10The issues raised by the Applicant were not before the Court; the facts contained in his child in care file were referred to in court documents by the Society. However, the Court’s main concern was not to determine whether the Society heard the Applicant while making decisions or provided to the Applicant reasons for decisions made. It is the Board’s role.
11In P.O. v. Family and Children’s Services Niagara, 2012 CFSRB 33 at paras. 13-14, the Board described the purpose of s.68.1(4) and (5) and addressed s.68.1(4) 4 as follows:
The obligations under s.68.1(4) 4 and 5 reflect the importance of active participation for parents, providing them with the opportunity to have some degree of influence in the process. This is facilitated through genuine communication, giving applicants the opportunity to have input into decision making and to have enough information to make informed responses to, or accept decisions.
To be heard involves active listening, discussions, the Society’s taking steps to address the Applicant’s concerns and communicating this to him so that he feels that his concerns are taken seriously and dealt with thoroughly.
12With respect to s.68.1(4) 5, what constitutes sufficient reasons is a matter to be examined in each case in the context of that particular situation. This may include an examination of the timeliness and the level of detail provided. A parent must be given sufficient information regarding the factors that were taken into account in making the decision to allow him or her to understand why and how the decision was made.
13In its submissions, counsel for the Society argued that the Applicant is not complaining about a service received, as access to file information and information regarding himself and his mother is not a “social work” function. Secondly, counsel argued that decisions made by the Society to access and use information contained in the Applicant’s child care file is part of the litigation process and subject to litigation privilege.

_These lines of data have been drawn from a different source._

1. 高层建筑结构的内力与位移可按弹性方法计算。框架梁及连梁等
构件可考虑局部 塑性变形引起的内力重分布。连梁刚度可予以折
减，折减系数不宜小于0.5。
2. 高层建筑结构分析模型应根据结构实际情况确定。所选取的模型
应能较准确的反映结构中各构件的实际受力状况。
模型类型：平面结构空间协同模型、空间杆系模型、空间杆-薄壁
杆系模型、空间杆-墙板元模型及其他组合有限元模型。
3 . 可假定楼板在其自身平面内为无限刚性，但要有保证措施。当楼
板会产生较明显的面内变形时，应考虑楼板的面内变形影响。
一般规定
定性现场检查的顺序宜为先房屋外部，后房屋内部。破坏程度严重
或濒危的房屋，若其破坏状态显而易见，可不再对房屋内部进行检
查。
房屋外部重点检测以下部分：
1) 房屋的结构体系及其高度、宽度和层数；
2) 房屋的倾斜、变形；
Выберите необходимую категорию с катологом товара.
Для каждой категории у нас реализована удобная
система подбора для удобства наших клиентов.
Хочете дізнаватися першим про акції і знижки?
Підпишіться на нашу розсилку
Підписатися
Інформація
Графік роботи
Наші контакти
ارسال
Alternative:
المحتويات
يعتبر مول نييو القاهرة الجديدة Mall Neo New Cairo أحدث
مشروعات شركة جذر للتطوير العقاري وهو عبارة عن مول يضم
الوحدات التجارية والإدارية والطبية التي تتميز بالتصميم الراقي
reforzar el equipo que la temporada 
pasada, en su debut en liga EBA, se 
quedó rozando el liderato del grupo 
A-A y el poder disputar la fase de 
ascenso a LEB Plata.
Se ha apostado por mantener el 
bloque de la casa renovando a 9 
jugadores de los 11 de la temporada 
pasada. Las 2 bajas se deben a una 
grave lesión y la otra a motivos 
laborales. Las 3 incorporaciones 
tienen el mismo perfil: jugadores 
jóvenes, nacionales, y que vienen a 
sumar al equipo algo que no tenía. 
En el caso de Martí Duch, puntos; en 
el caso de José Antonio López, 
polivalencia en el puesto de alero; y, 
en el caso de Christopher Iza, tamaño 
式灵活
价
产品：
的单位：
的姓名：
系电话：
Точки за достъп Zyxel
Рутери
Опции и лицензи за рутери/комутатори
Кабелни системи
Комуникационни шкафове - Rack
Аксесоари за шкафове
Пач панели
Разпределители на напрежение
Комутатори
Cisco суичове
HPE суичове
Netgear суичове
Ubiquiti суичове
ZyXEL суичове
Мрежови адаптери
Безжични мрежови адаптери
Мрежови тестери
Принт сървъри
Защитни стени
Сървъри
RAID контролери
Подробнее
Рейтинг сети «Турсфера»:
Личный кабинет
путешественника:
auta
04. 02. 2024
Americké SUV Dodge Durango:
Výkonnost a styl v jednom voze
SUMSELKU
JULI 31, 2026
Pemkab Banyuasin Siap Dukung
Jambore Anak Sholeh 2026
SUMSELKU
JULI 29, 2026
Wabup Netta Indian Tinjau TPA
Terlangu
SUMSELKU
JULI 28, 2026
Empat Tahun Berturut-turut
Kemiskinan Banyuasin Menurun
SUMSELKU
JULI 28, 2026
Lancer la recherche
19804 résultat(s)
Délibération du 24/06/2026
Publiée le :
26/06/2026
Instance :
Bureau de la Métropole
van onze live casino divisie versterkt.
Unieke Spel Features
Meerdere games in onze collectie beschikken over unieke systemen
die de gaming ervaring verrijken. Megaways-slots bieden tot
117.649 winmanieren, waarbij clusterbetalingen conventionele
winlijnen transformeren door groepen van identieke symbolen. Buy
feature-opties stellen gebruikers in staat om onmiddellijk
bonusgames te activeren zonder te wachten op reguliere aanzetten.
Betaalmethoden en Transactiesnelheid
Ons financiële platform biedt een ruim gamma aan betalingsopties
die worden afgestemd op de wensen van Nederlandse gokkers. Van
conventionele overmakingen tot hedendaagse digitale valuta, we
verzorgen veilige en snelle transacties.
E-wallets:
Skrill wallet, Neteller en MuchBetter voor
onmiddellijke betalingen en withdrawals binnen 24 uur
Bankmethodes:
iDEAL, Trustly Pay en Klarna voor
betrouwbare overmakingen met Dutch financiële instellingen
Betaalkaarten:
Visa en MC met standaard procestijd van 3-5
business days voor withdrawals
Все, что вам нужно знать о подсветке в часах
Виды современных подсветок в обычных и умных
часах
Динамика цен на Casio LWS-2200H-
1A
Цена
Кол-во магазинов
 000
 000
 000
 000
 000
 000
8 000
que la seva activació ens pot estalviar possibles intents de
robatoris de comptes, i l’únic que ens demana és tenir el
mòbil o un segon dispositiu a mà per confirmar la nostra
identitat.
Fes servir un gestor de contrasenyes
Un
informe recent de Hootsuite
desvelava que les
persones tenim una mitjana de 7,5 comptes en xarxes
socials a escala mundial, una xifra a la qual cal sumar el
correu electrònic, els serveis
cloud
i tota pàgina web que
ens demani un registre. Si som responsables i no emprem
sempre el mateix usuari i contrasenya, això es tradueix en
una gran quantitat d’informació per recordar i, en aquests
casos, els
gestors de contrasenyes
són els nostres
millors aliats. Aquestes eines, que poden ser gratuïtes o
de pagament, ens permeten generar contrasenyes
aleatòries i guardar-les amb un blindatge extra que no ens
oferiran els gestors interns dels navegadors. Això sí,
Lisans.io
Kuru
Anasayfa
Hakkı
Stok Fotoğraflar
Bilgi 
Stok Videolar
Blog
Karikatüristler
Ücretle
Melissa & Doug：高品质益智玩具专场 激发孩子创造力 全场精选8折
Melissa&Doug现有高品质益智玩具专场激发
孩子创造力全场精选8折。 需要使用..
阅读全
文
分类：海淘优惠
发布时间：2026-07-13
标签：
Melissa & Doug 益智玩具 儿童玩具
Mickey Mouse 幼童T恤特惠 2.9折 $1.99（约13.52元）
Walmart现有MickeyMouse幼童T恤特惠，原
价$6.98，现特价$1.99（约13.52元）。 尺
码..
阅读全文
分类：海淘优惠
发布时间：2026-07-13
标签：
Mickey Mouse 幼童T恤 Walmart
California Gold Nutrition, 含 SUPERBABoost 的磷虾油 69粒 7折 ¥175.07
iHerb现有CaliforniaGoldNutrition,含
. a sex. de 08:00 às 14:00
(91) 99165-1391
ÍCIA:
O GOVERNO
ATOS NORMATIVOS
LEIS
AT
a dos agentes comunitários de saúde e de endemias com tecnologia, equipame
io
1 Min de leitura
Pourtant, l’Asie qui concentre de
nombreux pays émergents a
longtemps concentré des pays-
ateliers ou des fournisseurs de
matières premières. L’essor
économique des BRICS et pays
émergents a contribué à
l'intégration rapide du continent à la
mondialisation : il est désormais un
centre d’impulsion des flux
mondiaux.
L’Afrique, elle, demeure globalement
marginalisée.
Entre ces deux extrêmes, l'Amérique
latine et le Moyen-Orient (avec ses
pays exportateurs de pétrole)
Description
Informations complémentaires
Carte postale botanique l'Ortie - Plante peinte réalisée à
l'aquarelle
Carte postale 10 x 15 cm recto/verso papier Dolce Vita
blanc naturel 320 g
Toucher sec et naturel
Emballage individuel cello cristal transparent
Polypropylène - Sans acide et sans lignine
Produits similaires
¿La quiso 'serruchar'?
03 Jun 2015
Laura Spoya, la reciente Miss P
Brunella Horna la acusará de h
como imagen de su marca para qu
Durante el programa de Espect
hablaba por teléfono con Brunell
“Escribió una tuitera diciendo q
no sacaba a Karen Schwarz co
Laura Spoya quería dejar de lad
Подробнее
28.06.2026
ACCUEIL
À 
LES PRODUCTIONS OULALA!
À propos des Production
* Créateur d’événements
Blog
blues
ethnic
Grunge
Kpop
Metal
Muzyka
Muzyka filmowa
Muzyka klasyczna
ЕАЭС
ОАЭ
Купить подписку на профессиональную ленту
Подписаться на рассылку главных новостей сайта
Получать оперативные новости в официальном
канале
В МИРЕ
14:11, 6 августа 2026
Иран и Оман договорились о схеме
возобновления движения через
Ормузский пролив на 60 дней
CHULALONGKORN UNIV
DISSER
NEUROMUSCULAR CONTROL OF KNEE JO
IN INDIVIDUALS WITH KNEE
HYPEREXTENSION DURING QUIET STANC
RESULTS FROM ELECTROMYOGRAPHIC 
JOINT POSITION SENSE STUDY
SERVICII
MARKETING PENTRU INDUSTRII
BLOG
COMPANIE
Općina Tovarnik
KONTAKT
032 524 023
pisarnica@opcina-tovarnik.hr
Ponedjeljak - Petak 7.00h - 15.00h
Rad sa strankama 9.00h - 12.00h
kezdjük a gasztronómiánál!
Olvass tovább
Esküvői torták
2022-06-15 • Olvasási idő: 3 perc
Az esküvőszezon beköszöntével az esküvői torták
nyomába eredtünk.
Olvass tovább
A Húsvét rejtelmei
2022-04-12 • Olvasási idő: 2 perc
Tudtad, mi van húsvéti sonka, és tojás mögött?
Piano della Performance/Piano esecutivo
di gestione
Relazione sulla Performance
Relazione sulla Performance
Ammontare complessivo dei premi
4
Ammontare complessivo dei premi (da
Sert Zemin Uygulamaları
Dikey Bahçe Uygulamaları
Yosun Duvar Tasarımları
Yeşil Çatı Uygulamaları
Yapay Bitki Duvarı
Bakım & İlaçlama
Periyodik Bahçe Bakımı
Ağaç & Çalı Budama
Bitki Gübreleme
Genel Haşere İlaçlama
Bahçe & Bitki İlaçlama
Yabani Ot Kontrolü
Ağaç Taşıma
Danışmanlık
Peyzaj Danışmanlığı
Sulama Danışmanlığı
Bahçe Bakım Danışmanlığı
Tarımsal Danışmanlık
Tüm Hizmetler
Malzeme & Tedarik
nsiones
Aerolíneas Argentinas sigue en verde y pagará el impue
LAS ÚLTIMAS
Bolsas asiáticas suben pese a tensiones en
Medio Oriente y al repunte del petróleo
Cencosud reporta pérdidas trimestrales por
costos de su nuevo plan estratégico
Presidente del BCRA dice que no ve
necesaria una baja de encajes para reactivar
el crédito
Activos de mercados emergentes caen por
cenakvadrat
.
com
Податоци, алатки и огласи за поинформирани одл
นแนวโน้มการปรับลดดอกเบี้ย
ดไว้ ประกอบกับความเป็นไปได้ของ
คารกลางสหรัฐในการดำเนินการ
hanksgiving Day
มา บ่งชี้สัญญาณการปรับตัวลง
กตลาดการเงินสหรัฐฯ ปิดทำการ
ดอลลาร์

14While this last argument may be part of an answer to the Applicant as to why the Society did not tell him the reasons why they used the documents in court, it does not constitute an argument to determine that the issues of the Application were before the court. This argument fails.
15The argument that the Applicant is not complaining about a “social work” function also fails. The Act does not state that only “social work” functions are open to review by the Board, it states that any issues that “affect the interests” of the Applicants attract the obligations listed to provide an opportunity to be heard and to be given reasons for decisions.
DECISION
16The Board has jurisdiction to proceed with the application. The parties will be contacted by the Board to schedule a hearing.
CONFIDENTIALITY ORDER
17Pursuant to Rules 30.1 and 30.2 of the Board’s Rules of Procedure parties and their representatives must not use, share, discuss or disclose any Board documents or decisions or any other documents or information provided or used in this application with anyone including through the media or on-line. The Board prohibits the use of any of this information for any purpose outside of the Board’s proceedings.
NATHALIE FORTIER
Nathalie Fortier
Vice-Chair
Dated in Toronto, Ontario on the 15th day of October, 2014.